◆ DOCUMENT SEGMENT ◆
======

Every app you've built is an ETL pipeline (you just didn't call it that)
Summary
ETL pipelines often become complex with custom orchestration. Inngest simplifies this with step-level durability, automatic retries, and built-in observability, letting you focus on product features instead of infrastructure.
The hidden cost of building ETL pipelines
Every web application with a background job is secretly an ETL pipeline. That admin CSV upload feature extracts file contents, transforms rows, and loads them into a database. A Stripe webhook handler does the same.
These systems, whether called "integrations" or "sync jobs," all face the same core problems. They require status tracking, retry logic, and idempotency checks. With AI features becoming ubiquitous, this pattern is exploding.
AI-powered features are often just ETL with a non-deterministic step. Extracting a support ticket, transforming it with an LLM for categorization, and loading the result is a classic ETL cycle. The critical difference is that the transform can fail unpredictably.

======

◆ EXERCISES ◆
1 > In the ETL pipelines article, rewrite the passage starting at "Every app you've" and ending at "instead of infrastructure.", swapping "Inngest" for "the platform".
2 > According to the ETL pipelines article, where does the admin CSV upload feature load the transformed rows?
3 > Write what follows in the article about ETL pipelines, picking up after its final sentence.

======

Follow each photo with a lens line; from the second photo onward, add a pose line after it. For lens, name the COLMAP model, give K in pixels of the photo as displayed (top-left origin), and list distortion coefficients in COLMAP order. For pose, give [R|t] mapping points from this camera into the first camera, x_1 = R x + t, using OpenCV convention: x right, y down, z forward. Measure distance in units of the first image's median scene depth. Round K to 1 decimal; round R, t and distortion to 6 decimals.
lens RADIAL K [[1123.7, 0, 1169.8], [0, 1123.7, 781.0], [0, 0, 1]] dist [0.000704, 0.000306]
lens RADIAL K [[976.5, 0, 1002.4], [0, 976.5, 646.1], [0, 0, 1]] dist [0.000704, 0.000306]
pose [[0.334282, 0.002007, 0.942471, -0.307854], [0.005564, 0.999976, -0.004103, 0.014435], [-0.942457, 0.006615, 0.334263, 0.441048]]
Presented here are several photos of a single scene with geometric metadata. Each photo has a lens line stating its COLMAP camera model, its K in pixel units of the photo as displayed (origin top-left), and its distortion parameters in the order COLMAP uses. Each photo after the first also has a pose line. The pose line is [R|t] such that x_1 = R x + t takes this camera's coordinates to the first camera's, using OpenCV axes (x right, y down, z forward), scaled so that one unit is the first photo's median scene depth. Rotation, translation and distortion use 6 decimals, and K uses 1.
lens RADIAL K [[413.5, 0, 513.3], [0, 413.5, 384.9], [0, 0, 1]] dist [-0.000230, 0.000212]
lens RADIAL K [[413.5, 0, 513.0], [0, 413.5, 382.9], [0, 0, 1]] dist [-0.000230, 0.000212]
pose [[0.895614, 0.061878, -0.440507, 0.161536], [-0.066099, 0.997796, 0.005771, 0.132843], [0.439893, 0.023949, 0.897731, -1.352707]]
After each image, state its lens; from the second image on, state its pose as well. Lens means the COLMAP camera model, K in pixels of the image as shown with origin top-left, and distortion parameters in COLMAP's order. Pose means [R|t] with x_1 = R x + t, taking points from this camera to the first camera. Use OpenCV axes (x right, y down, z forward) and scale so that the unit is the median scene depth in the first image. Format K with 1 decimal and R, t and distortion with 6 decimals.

======

◆ ANSWERS TO THE PROBLEMS ◆
1 >
Every app you've built is an ETL pipeline (you just didn't call it that)
Summary
ETL pipelines often become complex with custom orchestration. the platform simplifies this with step-level durability, automatic retries, and built-in observability, letting you focus on product features instead of infrastructure.

2 > Into a database.

3 >
The evolutionary trap of a simple job
Most projects start with a clean, three-line function. For example, a job that fetches support thread replies and uses an LLM to categorize them.
This works until it doesn't. Without tracking, you have no visibility into failures. The first fix is adding a status column to the database and wrapping the logic in try-catch blocks.
This creates new problems. A failing job might retry indefinitely, creating duplicate data and crashing systems. The next fix adds idempotency checks, deduplication logic, and attempt counters.
The three-line function balloons into a complex, unmaintainable script. Your domain model becomes bloated with pipeline state. You are now maintaining a bespoke orchestration system instead of building your product.
Observability becomes a new project
This hand-rolled complexity creates a black box. Only a developer can diagnose why a specific support thread failed to categorize.
Your operations team cannot see which records are stuck. Your Director of Customer Support has no way to check system health. You inevitably need to build an observability dashboard so non-technical users can understand data flow.
That dashboard is an entire project. Each incremental fix—status tracking, retries, idempotency—is reasonable alone. Together, they pull you deep into the infrastructure business.
Step-level durability changes the game
A platform like Inngest approaches this with step-level durability. The same categorization function is rebuilt using discrete, checkpointed steps.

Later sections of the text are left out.